As might be expected, this tendency goes the opposite direction as well. Just as there are very similar tongues which are considered to be different languages because of politics, there are also tongues that are not mutually intelligible that are nevertheless considered to be part of the same language because of politics. Two cases here stand out in particular, namely Chinese and Arabic. Both languages have the same phenomenon attached to them that their extreme cultural prestige has led people to consider what are in fact two language subfamilies to be considered as single languages with dialects that are not possible to understand by sound, but are all considered to belong to a single tongue. In the case of Chinese, not only are different varieties of Chinese not mutually intelligible, but even the smaller units of Chinese are not always mutually intelligible within themselves. This is not too surprising in the case of either Chinese or Arabic that this situation would take place. Chinese has been a prestige language for at least 3000 years, since the beginning of the Chou dynasty, when the Chou’s native Trans-Himalayan tongue was transformed into Old Chinese with the influence of the native Shang and other substrates of the region that drastically shaped its development thereafter. Arabic, on the other hand, has been a prestige language for about 1400 years, plenty long enough to have diverged greatly, with similarly diverse substrate influence from other languages, and with a similar desire to consider their tongue to be Arabic because of the prestige of the Quran and the hadiths that form the basis of Islam.

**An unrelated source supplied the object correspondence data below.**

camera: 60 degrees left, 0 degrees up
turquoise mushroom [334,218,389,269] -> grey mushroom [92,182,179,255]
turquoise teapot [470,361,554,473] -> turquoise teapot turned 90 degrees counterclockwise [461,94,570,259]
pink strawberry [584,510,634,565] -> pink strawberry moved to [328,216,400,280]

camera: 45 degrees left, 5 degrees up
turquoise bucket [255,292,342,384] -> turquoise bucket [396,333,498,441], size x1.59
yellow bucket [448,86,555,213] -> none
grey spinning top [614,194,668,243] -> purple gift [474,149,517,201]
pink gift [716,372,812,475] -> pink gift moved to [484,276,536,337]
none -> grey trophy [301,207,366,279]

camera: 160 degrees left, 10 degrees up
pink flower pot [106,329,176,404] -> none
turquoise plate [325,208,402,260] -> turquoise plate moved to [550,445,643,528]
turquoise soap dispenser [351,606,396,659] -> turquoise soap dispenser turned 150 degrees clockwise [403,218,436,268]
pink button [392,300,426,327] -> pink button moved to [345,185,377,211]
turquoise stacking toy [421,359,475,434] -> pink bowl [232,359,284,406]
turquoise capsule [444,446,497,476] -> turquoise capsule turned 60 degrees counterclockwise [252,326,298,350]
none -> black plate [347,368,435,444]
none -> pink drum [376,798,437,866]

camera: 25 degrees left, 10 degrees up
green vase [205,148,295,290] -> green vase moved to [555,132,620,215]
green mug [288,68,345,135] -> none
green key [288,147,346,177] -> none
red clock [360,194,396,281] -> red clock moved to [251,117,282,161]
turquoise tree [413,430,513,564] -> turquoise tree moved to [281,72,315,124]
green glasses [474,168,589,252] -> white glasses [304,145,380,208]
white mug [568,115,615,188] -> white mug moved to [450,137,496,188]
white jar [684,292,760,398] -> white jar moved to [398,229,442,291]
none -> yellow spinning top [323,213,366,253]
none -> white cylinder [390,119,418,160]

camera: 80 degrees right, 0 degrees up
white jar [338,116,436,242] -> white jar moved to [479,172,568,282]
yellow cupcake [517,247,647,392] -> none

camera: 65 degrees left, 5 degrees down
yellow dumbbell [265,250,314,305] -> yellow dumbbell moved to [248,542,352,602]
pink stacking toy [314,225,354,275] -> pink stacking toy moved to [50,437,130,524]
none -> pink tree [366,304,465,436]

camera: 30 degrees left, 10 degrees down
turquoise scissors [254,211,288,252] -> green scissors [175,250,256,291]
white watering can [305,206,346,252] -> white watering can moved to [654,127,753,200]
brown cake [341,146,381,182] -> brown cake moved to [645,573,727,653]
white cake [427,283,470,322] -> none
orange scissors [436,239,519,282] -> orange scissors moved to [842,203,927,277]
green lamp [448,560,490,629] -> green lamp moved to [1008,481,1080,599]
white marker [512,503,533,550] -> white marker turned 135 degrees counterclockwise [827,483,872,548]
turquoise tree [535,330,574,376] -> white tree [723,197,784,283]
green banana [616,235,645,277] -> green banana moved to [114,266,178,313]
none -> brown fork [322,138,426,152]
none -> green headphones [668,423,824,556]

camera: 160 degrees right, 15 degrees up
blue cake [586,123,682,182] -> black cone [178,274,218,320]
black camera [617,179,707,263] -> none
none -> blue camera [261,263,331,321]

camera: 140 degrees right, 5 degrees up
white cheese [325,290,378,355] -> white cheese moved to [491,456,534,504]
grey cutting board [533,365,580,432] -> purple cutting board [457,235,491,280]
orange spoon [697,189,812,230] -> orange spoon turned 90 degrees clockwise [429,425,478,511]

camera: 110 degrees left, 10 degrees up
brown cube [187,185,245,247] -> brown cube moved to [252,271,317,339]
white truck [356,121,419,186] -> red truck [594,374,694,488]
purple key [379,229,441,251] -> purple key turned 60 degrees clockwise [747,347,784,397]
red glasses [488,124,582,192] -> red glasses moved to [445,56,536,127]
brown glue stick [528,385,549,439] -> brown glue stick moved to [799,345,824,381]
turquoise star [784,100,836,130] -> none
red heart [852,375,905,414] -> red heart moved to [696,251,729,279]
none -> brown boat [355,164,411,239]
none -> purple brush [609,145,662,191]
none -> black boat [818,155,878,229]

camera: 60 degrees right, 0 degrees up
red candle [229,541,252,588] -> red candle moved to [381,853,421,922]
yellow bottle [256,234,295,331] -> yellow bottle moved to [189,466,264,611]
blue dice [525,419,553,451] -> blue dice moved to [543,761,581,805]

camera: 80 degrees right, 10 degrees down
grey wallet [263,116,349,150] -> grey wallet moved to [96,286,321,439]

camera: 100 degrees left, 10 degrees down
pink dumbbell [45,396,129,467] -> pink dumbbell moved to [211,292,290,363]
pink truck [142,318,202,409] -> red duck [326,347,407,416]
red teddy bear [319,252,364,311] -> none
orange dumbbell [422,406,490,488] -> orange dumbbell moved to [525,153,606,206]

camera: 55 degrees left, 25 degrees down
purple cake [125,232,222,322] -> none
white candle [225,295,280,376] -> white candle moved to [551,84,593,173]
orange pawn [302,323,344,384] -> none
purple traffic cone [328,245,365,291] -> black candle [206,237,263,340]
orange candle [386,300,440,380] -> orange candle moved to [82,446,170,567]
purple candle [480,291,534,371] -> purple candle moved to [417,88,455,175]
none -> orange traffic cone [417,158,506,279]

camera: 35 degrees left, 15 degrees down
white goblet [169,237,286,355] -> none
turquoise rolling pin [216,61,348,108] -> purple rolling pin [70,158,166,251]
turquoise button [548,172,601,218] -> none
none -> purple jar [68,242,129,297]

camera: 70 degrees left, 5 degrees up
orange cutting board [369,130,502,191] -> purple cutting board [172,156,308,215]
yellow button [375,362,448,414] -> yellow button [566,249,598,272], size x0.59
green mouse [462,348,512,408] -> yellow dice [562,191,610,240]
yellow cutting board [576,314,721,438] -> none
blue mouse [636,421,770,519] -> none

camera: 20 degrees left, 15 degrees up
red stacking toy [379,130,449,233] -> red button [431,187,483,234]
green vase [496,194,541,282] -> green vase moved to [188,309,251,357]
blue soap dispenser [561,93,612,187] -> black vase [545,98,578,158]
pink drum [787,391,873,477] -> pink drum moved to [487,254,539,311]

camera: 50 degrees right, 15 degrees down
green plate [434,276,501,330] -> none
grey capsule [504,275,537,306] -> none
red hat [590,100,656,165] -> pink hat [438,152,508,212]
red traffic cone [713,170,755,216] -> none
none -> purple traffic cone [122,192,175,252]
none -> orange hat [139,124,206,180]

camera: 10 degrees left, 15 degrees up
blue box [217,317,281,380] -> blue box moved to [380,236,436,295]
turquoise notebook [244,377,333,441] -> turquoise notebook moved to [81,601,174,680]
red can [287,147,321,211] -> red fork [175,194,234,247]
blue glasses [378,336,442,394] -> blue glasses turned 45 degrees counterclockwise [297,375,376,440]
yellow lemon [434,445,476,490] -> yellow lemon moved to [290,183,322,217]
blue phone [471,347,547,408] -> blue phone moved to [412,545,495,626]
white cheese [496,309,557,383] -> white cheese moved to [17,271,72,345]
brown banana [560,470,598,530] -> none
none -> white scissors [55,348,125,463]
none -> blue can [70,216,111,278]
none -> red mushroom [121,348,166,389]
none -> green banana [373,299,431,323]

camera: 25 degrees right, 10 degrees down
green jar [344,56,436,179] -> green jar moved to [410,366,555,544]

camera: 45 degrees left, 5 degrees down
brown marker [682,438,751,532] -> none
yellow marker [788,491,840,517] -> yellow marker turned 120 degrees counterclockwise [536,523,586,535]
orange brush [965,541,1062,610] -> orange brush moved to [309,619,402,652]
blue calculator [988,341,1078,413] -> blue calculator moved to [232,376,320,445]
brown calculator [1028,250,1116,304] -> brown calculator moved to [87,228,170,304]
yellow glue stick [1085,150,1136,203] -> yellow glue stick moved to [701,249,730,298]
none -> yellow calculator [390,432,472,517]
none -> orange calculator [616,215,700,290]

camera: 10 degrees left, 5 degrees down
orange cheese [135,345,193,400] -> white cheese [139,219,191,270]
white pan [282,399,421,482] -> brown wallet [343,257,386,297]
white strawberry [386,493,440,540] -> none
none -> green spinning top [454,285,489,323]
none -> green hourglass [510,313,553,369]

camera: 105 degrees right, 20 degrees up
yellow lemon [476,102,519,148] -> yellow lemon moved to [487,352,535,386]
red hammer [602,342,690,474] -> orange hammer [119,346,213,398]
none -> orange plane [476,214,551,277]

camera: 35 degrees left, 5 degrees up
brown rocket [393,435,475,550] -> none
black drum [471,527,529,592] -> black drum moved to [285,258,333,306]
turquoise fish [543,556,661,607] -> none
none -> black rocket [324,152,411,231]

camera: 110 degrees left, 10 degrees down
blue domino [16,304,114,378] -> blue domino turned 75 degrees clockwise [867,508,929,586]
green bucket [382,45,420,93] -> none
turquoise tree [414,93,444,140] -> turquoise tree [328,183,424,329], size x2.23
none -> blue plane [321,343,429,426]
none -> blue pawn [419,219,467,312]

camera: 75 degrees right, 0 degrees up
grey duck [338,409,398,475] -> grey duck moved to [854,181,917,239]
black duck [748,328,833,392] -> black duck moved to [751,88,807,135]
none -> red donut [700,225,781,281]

Nor do these two sorts of cases exhaust the nature of languages and what are considered to be the same language. Thus far we have compared the language of groups of people and pondered how identity concerns have led some tongues to be considered languages and others as dialects, but this phenomenon also divides spoken languages from written languages. As one might expect, Chinese has this phenomenon, but it is also present in a great many languages that have an ancient prestige form (like Hebrew and Tamil, to give two examples) as well as a more modern spoken form that has greatly diverged from its classical written form. A great many people want to think themselves as speaking the same language as was the case in the past, but while the classical text has been fixed, the verbal form of the language has changed dramatically over that time.
What this suggests is what we might have well guessed from the start, and that is that there are a great many reasons for the inconsistencies that exist in how we deal with languages. Some of these reasons drive people to consider their tongues to be different from very similar tongues spoken of by those who for whatever reason have become mortal enemies. Some of these reasons drive people who cannot truly understand each other to consider themselves nevertheless to be speakers of the same language because they or others cannot bear for these people to be considered as different, for whatever reason. Finally, the desire to be seen as belonging to an ancient and noble literary tradition can lead people to consider themselves to speak the same language as in the past even when this is not strictly the case. We all have longings with regards to our tongues, and we shape our definitions to fit what we want out of language.